One other thing to consider is if following these retirement occupations is causing me to shirk other responsibilities. My answer to that is no. As I look at the things I do around the house, in the family, in church and community, I think I’m doing okay with what I do.

This little bit of thought has taxed my brain. I’ve given all this a cursory, perhaps shallow, analysis and concluded I’m not wrong in my retirement pursuits. I hope I’m right.

What to Write on a Rainy Monday?

Actually, I wrote that title while it was raining. Right now the sun is shining. No, wait, it’s behind a cloud again. The rain stopped close to an hour ago. The forecast is for more rain during the day, but right now the radar doesn’t show anything close.  I’m not sure what to expect.

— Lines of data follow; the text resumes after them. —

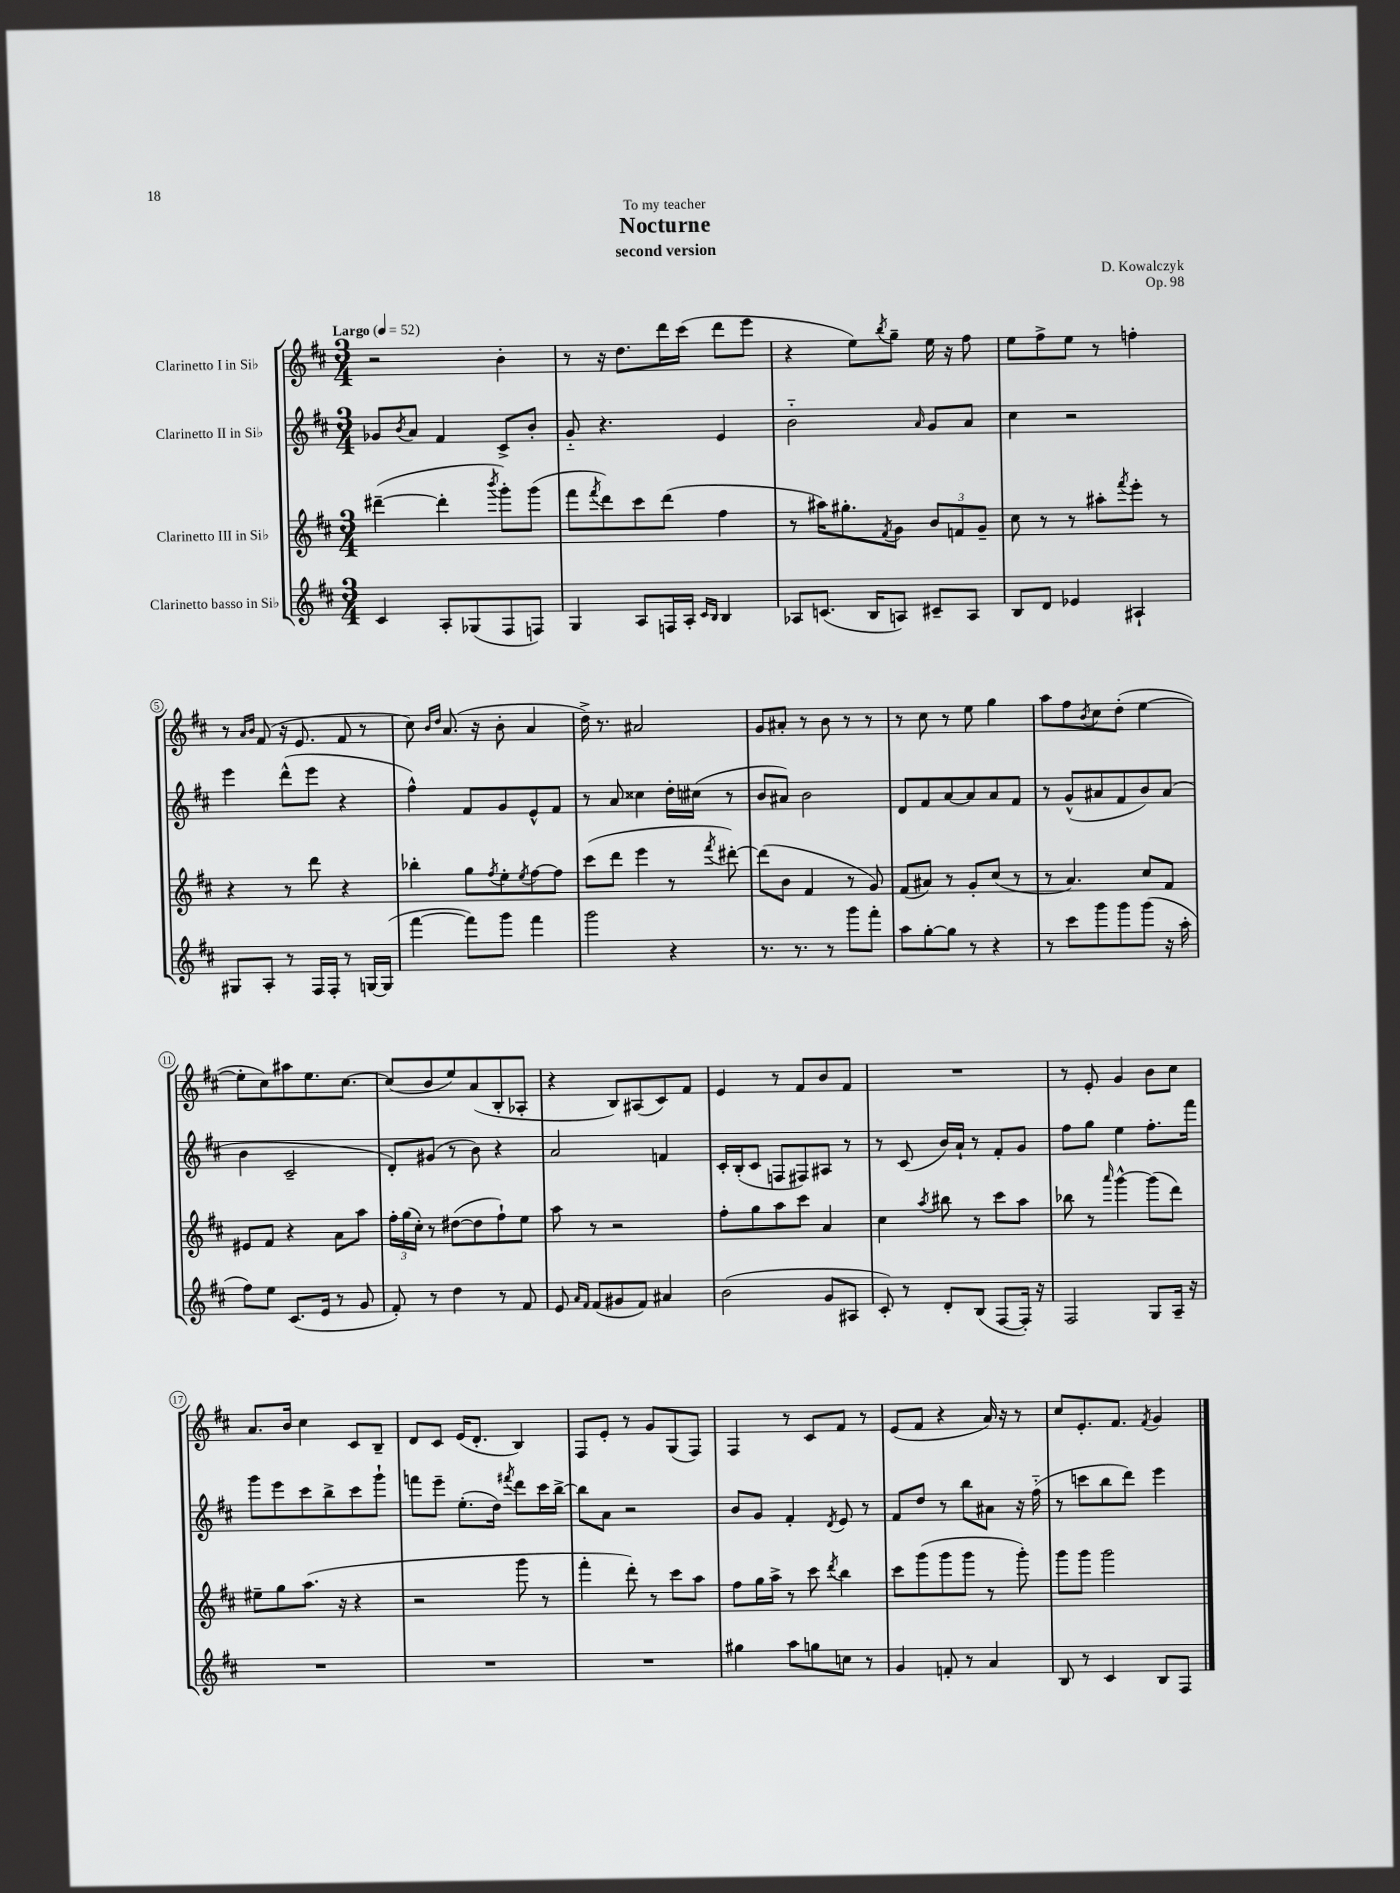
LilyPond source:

\header { title = "Nocturne" composer = "D. Kowalczyk" subtitle = "second version" dedication = "To my teacher" opus = "Op. 98" }
<<
\new StaffGroup <<
\new Staff = "s0" \with { instrumentName = "Clarinetto I in Sib" } {
    \clef treble \key d \major \numericTimeSignature \time 3/4 \tempo "Largo" 4 = 52
    r2 b'4-. |
    r8 r16 d''8. d'''16 cis'''16( d'''8 e'''8 |
    r4 e''8) \acciaccatura { b''8 } g''8-- e''16 r16 fis''8 |
    e''8 fis''8-> e''8 r8 f''4-. |
    r8 \grace { a'16 b'16 } fis'8( r16 e'8. fis'8 r8 |
    cis''8) \grace { b'16 d''16 } a'8.( r16 b'8-. a'4 |
    d''16->) r8. ais'2 |
    g'8 ais'8-. r8 b'8 r8 r8 |
    r8 cis''8 r8 e''8 g''4 |
    a''8 fis''8 \acciaccatura { b'8 } cis''8 d''8-.( e''4~ |
    e''8-. cis''8) ais''8 e''8. cis''8.~ |
    cis''8( b'8 e''8) a'8( b8-. aes8-. |
    r4 b8) ais8( cis'8) fis'8 |
    e'4 r8 fis'8 b'8 fis'8 |
    R2. |
    r8 e'8-. g'4 b'8 cis''8 |
    a'8. b'16 cis''4 cis'8 b8-- |
    d'8 cis'8 e'16( d'8.-. b4) |
    fis8 e'8-. r8 g'8 g8( fis8) |
    fis4 r8 cis'8 fis'8 r8 |
    e'8( fis'8 r4 a'16) r16 r8 |
    cis''8 e'8.-. fis'8. \acciaccatura { fis'8 } g'4 \bar "|." |
}
\new Staff = "s1" \with { instrumentName = "Clarinetto II in Sib" } {
    \clef treble \key d \major \numericTimeSignature \time 3/4
    ges'8 \acciaccatura { b'8 } a'8 fis'4 cis'8-> b'8-. |
    g'8-_ r4. e'4 |
    b'2-_ \grace { a'16 } g'8 a'8 |
    cis''4 r2 |
    e'''4 d'''8-^( e'''8 r4 |
    fis''4-^) fis'8 g'8 e'8-^ fis'8 |
    r8 a'8 cisis''4 d''16-. cis''16( r8 |
    b'8 ais'8) b'2 |
    d'8 fis'8 a'8~ a'8 a'8 fis'8 |
    r8 g'8-^( ais'8 fis'8 b'8) ais'8( |
    b'4 cis'2-- |
    d'8-.) gis'8( r8 b'8) r4 |
    a'2 f'4 |
    cis'16-. b16-.( cis'8 f8 fis8) ais8 r8 |
    r8 cis'8( b'16) a'16-! r8 fis'8-. g'8 |
    fis''8 g''8 e''4 fis''8.-. fis'''16 |
    g'''8 e'''8 cis'''8 b''8-> cis'''8 g'''8-! |
    f'''8 e'''8-- e''8.-.( d''16) \acciaccatura { fis'''8 } d'''8 cis'''16 b''16~-> |
    b''8 a'8 r2 |
    b'8 g'8 fis'4-. \acciaccatura { d'8 } e'8 r8 |
    fis'8 d''8 r8 b''8 ais'8 r16 fis''16-_( |
    r8 c'''8 b''8 d'''8) e'''4 \bar "|." |
}
\new Staff = "s2" \with { instrumentName = "Clarinetto III in Sib" } {
    \clef treble \key d \major \numericTimeSignature \time 3/4
    dis'''4~--( dis'''4-. \acciaccatura { b'''8 } g'''8-.) g'''8( |
    fis'''8 \acciaccatura { fis'''8 } d'''8) cis'''8 d'''8( fis''4 |
    r8 ais''16) gis''8.-. \acciaccatura { fis'8 } g'8 \tuplet 3/2 { b'8 f'8 g'8-- } |
    cis''8 r8 r8 ais''8-. \acciaccatura { fis'''8 } e'''8-. r8 |
    r4 r8 d'''8 r4 |
    bes''4-. g''8 \acciaccatura { fis''8 } e''8-. \acciaccatura { e''8 } fis''8~ fis''8 |
    cis'''8( d'''8 e'''4 r8 \acciaccatura { fis'''8 } dis'''8~-.) |
    dis'''8( b'8 fis'4 r8 g'8) |
    fis'8( ais'8) r8 g'8-. cis''8( r8 |
    r8 a'4.) cis''8 fis'8 |
    eis'8 fis'8 r4 a'8 a''8 |
    \tuplet 3/2 { fis''16-. g''16( cis''16-.) } r8 dis''8~( dis''8 fis''8-!) e''8 |
    a''8 r8 r2 |
    fis''8-. g''8 a''8 cis'''8 a'4 |
    cis''4 \acciaccatura { a''8 } bis''8 r8 cis'''8 a''8 |
    bes''8 r8 \grace { a'''16 } g'''4~-^ g'''8( d'''8) |
    eis''8-- g''8 a''8.( r16 r4 |
    r2 g'''8 r8 |
    fis'''4-. d'''8-.) r8 cis'''8 a''8 |
    fis''8 g''16 a''16-> r8 cis'''8 \acciaccatura { d'''8 } b''4 |
    cis'''8 g'''8( g'''8 g'''8 r8 g'''8-.) |
    g'''8 g'''8 g'''2 \bar "|." |
}
\new Staff = "s3" \with { instrumentName = "Clarinetto basso in Sib" } {
    \clef treble \key d \major \numericTimeSignature \time 3/4
    cis'4 a8-. ges8( fis8 f8) |
    g4 a8 f16 a16-. \grace { cis'16 b16 } b4 |
    aes8 c'8.( b16 a8) cis'8-- a8 |
    b8 d'8 ees'4 ais4-! |
    gis8 a8-. r8 fis16 fis16-. r8 g16~ g16( |
    fis'''4~ fis'''8) g'''8 fis'''4 |
    g'''2 r4 |
    r8. r8. r8 g'''8 fis'''8-. |
    a''8 g''8~-. g''8 r8 r4 |
    r8 cis'''8 g'''8 g'''8 g'''8( r16 a''16-. |
    fis''8) e''8 cis'8.( e'16 r8 g'8 |
    fis'8-.) r8 d''4 r8 fis'8 |
    e'8 \grace { a'16 fis'16 } fis'8( gis'8 fis'8) ais'4 |
    b'2( g'8 ais8 |
    cis'8-.) r8 d'8-. b8( fis8~ fis16-.) r16 |
    fis2 g8 a16-- r16 |
    R2. |
    R2. |
    R2. |
    gis''4 a''8 g''8 c''8 r8 |
    g'4 f'8-. r8 a'4 |
    b8 r8 cis'4 b8 fis8 \bar "|." |
}
>>
>>
\layout { \context { \Score \override BarNumber.stencil = #(make-stencil-circler 0.1 0.3 ly:text-interface::print) } }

The forecast for this blog post is also a little uncertain. I still have those three short books to review, but don’t feel like doing any of them today. I have a few book sales I could report on, but nothing earth-shattering, so I’ll pass on that. Stock trading is going ok. We aren’t killing it, but nothing really to report. Engineering has totally disappeared, as CEI no longer calls on me for anything. I guess that’s not bad, as I don’t miss it. The two years of hourly work was a good transition into retirement, but is now over.

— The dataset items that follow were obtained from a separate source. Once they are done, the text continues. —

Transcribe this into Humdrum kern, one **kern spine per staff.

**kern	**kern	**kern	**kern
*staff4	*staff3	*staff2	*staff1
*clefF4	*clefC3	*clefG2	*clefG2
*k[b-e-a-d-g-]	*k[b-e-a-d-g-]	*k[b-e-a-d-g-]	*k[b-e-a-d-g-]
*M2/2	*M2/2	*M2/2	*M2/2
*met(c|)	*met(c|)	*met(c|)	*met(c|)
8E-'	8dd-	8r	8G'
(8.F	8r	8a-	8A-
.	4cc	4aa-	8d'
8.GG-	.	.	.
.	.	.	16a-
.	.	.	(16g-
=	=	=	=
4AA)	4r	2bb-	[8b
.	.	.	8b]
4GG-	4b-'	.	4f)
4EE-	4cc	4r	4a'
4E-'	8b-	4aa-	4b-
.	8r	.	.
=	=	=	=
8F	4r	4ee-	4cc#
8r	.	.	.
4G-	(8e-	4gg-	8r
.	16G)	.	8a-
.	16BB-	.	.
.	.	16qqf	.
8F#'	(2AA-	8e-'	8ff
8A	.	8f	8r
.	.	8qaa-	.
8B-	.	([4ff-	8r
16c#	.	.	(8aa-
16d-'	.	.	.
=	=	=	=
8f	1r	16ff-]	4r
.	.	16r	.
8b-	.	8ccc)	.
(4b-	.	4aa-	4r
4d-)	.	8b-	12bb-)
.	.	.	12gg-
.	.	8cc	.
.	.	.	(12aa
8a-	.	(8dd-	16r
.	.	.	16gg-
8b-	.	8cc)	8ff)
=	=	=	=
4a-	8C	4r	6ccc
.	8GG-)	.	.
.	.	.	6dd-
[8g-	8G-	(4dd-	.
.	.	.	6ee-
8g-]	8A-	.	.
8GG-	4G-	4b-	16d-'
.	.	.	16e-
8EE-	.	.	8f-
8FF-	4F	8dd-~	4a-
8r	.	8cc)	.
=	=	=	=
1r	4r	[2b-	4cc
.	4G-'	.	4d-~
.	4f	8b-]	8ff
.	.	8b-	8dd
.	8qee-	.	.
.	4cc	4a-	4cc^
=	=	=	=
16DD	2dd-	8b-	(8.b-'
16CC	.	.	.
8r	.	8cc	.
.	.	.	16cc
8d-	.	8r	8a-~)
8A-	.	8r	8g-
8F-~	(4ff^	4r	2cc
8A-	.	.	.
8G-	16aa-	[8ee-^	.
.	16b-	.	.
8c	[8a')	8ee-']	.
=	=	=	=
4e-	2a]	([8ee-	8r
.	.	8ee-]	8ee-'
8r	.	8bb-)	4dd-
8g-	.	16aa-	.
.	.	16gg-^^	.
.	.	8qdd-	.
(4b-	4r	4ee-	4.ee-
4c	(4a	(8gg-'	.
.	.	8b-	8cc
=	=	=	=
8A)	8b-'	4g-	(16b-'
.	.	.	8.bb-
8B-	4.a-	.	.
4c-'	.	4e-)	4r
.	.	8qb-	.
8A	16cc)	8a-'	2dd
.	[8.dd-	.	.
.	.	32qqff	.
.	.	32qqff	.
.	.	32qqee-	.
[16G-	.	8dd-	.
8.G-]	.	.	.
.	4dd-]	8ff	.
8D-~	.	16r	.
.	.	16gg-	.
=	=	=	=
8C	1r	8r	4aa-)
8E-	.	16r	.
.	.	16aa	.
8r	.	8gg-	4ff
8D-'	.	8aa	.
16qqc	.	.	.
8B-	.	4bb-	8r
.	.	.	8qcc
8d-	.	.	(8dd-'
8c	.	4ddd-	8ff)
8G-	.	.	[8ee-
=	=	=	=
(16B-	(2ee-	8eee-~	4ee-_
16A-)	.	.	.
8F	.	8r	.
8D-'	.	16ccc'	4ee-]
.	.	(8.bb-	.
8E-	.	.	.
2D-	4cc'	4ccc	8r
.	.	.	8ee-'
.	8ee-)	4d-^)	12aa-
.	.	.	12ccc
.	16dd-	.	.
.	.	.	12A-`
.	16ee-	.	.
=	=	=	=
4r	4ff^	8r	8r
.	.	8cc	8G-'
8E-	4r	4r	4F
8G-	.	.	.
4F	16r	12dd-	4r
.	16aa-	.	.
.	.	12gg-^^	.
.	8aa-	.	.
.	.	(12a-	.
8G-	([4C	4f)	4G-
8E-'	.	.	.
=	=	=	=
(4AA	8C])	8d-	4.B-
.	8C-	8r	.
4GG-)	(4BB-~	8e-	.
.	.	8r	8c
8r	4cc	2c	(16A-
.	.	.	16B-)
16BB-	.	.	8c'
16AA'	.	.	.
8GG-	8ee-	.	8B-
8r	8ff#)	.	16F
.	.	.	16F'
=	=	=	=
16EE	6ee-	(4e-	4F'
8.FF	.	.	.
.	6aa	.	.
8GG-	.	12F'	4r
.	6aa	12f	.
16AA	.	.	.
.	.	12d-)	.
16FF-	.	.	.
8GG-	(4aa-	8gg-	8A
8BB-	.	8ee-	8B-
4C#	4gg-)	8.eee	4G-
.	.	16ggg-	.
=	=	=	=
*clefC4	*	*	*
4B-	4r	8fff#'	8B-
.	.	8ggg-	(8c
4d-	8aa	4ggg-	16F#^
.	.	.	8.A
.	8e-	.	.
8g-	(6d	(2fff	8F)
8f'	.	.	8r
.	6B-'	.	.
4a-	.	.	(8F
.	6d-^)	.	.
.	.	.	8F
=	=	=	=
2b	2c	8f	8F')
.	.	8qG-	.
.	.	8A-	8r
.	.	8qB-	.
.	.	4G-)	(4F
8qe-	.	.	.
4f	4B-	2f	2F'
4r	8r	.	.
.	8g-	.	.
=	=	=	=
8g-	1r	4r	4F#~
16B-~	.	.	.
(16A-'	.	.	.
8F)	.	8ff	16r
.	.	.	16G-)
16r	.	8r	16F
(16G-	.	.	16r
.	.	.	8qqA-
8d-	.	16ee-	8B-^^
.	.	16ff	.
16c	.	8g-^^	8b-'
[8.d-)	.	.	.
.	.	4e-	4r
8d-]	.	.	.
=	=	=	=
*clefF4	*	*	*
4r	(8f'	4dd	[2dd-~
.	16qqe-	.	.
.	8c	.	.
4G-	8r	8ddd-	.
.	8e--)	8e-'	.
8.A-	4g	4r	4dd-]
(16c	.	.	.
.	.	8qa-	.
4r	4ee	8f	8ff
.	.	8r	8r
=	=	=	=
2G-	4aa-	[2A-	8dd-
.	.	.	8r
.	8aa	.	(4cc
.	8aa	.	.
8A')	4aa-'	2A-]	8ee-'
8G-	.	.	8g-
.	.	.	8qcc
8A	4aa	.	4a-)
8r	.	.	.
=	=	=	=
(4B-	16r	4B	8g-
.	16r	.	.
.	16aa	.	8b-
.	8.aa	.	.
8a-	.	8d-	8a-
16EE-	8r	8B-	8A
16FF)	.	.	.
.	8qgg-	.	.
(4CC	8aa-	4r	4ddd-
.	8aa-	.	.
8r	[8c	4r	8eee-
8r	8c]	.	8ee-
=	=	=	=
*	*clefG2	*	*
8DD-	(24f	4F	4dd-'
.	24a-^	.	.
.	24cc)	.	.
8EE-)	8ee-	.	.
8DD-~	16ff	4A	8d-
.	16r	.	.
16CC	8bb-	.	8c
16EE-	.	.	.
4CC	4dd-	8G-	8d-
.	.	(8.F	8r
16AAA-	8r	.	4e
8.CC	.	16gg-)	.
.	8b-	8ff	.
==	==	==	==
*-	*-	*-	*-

Health is okay, maybe even good. Can’t seem to lose any weight but am not gaining any. My heart seems strong, my blood sugar is under control, I had covid19 and I have also been vaccinated for it, so I don’t fear going around without a mask. I still wear it in situations where it is posted that masks are required or requested. I may wear it a few other times as well. It was hard for me to get in the habit of mask wearing and it will be hard (maybe not as hard) to get out of the habit.

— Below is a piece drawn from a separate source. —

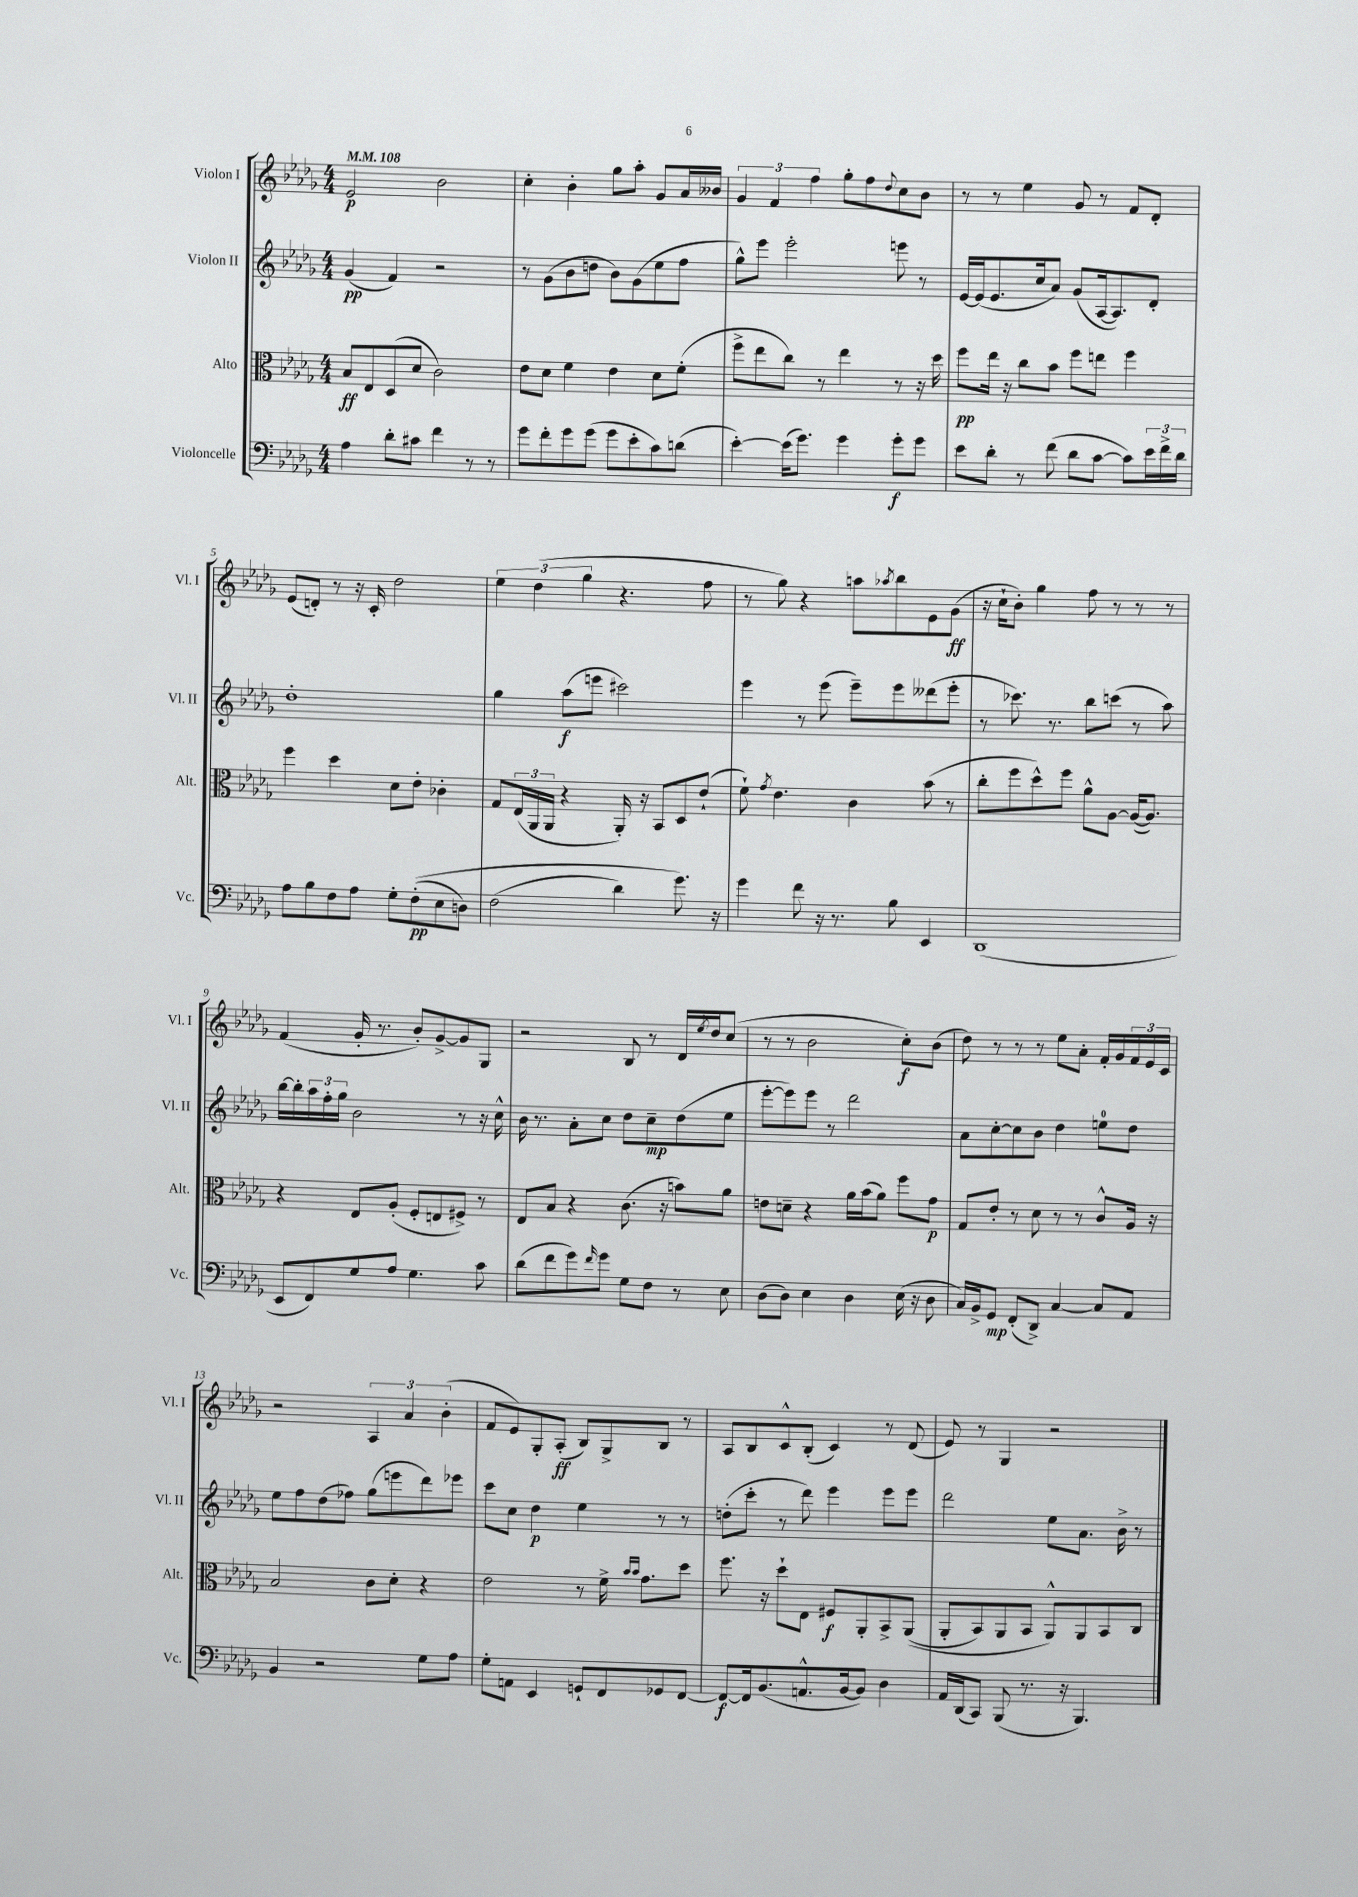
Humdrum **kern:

Work on the church anniversary book has slowed, but as soon as I finish this post, and maybe reach a new threshold in the book. I think I’m still on target to finish it around the end of June. I’m reading for research in the next Documenting America volume. Otherwise, I don’t have any other writing in my head that is just demanding that I get the words on paper or pixels.

So, this is a good time to work on this website. Not on the layout or the bells and whistles of a WordPress site, but the content. A writer friend recently looked at my site and suggest some improvements. Or, rather, just said it needed improvement. Then, today, a writing blog that I read had a post about improving your website. I’m always hesitant to do any changes to the website content for fear of screwing something up.

I’ve known for some time that I have things to do with this. Maybe this is the time to knuckle down and do them, while other tasks are not urgent. It’s been suggested that I move my bio from the landing page to a separate tab and have different content on the landing page, perhaps news about my books, or links to them. I’ll have to think about that.

One other thing I really should do this week is some Kindle Direct Publishing work on my book series, to turn them into true series, properly linked on KDP. I’ve been told that easy. I don’t think I’ll work on that today, but perhaps over the next couple of days I’ll look into that.

I believe the next three days will be a mix of the anniversary book and the website.  After that, who knows? Just as the sun-clouds situation here today (cloudy right now but no rain) has been uncertain and changeable minute by minute, so my writing plans are.